The backend metadata store is built atop IBM's Db2, a scalable relational database management system.

== The HPSS Collaboration ==
In early 1992, several United States Department of Energy (DOE) National Laboratories — Lawrence Livermore (LLNL), Los Alamos (LANL), Oak Ridge (ORNL), and Sandia (SNL) — joined with IBM to form the National Storage Laboratory (NSL). The NSL's purpose was to commercialize software and hardware technologies that would overcome computing and data storage bottlenecks. The NSL's research on data storage gave birth to the collaboration which produces HPSS. This collaboration began in the fall of 1992 and involved IBM's Houston Global Services and five DOE national labs (Lawrence Berkeley [LBL], LLNL, LANL, ORNL, and SNL). At that time, the HPSS design team at the DOE national laboratories and IBM recognized there would be a data storage explosion driven by computing power rising to teraflops/petaflops requiring data stored in HSMs to rise to petabytes and beyond, data transfer rates with the HSM to rise to gigabytes/s and higher, and daily throughput with a HSM in tens of terabytes per day. Therefore, the collaboration set out to design and deploy a system that would scale by a factor of 1,000 or more and evolve from the base above toward these expected targets and beyond.

The HPSS collaboration is based on the premise that no single organization has the experience and resources to meet all the challenges represented by the growing imbalance between computing power and data collection capabilities, and storage system I/O, capacity, and functionality. Over twenty organizations worldwide including industry, US Department of Energy (DOE), other federal laboratories, universities, National Science Foundation (NSF) supercomputer centers, French Commissariat a l'Energie Atomique (CEA), and Gleicher Enterprises have contributed to various aspects of this effort.

As of 2022, the primary HPSS development team consists of:
- IBM Global Business Services (Houston, TX)
- Los Alamos National Laboratory (Los Alamos, NM)
- Lawrence Livermore National Laboratory (Livermore, CA)
- Lawrence Berkeley National Energy Research Scientific Computing Center (Berkeley, CA)
- Oak Ridge National Laboratory (Oak Ridge, TN)
- Sandia National Laboratory (Albuquerque, NM)

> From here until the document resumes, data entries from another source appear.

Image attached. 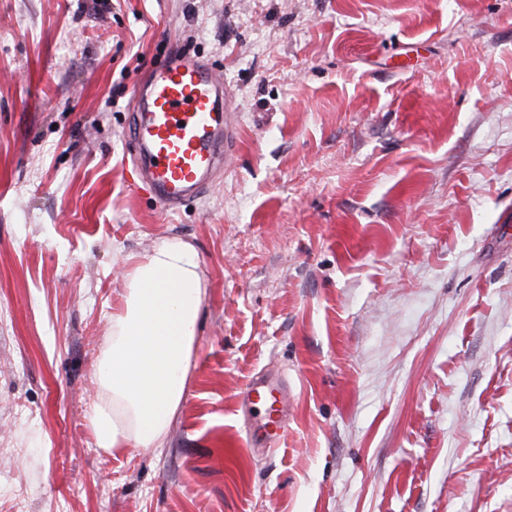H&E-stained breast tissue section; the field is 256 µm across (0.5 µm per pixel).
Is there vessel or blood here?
<instances>
[{"instance_id":"b4317fda","label":"vessel or blood","mask_w":512,"mask_h":512,"mask_svg":"<svg viewBox=\"0 0 512 512\" xmlns=\"http://www.w3.org/2000/svg\"><path fill=\"white\" fill-rule=\"evenodd\" d=\"M234 95L214 65L170 44L132 97L129 144L138 157L143 187L163 208L178 209L205 195L228 170L237 139ZM241 407L253 420L252 435L278 440L285 429L287 388L264 373L242 392Z\"/></svg>"}]
</instances>
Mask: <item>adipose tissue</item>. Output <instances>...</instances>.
Masks as SVG:
<instances>
[{"mask_svg": "<svg viewBox=\"0 0 512 512\" xmlns=\"http://www.w3.org/2000/svg\"><path fill=\"white\" fill-rule=\"evenodd\" d=\"M123 306L113 313L96 376L90 425L97 448L162 447L187 391L206 279L179 238L127 256Z\"/></svg>", "mask_w": 512, "mask_h": 512, "instance_id": "ef3b65f1", "label": "adipose tissue"}]
</instances>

== Notable achievements ==
- In March 2024, ECMWF became the first HPSS site to reach an exabyte of data stored in a single HPSS namespace.
- On November 14, 2007, the San Diego Supercomputer Center along with IBM, DataDirect, and Brocade demonstrated a "Billion File" test which successfully backed up a billion files from GPFS into HPSS.
- In May 2013 a 380 Petabyte HPSS installation entered service at the National Center for Supercomputing Applications (NCSA) at the University of Illinois at Urbana-Champaign.